Text for analysis:
§
Tuesday, December 29, 2009

Slickrock Country Talk

I'll be giving a presentation at the Bend REI store on February 23 about the Slickrock country of southeastern Utah. The program, which starts at 6:00 p.m., will be a visual tour of Arches and Canyonlands National Parks, and feature the cultural and natural history wonders of the area. I'll be signing copies of my latest book, as well as having some of the others on hand. Hope to see you there!

Living in the Soup - A Central Oregon Inversion

We are living in a soup, more like a cloudy broth brought on by an inversion. The inversion layer has trapped a layer of cold air and fog beneath a ceiling of clouds. Pretty cool as a weather-related event, but you can tell that people are ready for a new pattern.

According to the weatherman from the National Weather Service in Pendleton, a stable, high pressure atmosphere is holding over our area. The inversion is like a pot lid, holding in stagnant air boiling in the pot. During an inversion, the Cascade Mountains block any warm air flow off of the Pacific Ocean from moving the clouds out of the area. Because it is winter and cold here, now cold air flows down from the mountains, creating cold temperatures in the lowlands. The nighttime lows have been in the upper teens and low 20s.
§
Provided material:
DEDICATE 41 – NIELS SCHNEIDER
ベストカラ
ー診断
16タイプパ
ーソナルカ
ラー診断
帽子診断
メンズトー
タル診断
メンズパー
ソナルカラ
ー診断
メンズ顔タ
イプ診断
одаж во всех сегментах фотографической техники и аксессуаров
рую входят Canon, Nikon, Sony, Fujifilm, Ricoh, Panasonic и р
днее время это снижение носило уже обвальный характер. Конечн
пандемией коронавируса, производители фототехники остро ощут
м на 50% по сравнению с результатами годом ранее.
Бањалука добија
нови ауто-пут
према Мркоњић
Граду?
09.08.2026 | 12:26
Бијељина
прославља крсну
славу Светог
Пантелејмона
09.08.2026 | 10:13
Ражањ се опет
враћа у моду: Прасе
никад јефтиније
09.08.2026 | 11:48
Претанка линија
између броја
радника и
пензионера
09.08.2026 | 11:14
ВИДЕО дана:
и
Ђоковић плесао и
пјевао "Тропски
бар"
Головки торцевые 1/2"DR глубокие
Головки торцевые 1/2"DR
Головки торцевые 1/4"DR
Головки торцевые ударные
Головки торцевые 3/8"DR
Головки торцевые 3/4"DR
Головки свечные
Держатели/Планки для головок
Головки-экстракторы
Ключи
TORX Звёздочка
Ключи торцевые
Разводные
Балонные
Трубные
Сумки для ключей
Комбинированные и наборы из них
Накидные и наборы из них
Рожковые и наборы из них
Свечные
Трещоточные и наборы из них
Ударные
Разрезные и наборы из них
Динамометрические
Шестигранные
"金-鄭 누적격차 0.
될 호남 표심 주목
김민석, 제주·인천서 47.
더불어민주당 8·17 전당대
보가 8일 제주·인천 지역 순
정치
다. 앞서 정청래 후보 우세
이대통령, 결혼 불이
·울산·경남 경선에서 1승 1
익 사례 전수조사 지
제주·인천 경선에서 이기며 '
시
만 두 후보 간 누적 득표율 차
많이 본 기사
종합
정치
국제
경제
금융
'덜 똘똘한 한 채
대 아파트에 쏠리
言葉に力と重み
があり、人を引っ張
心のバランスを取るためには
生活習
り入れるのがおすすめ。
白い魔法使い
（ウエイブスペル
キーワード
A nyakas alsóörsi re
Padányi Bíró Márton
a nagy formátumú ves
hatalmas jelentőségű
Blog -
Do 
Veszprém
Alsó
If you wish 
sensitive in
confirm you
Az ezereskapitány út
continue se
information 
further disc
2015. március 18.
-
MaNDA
§
Tasks for this exercise:
**1.** In the blog post, at what time does the presentation at the Bend REI store begin?
**2.** Quote the blog post from "Living in the" up to and including "a new pattern.".
Rely solely on the blog post above.

List of solutions:
**1.** It begins at 6:00 p.m.

**2.**
Living in the Soup - A Central Oregon Inversion

We are living in a soup, more like a cloudy broth brought on by an inversion. The inversion layer has trapped a layer of cold air and fog beneath a ceiling of clouds. Pretty cool as a weather-related event, but you can tell that people are ready for a new pattern.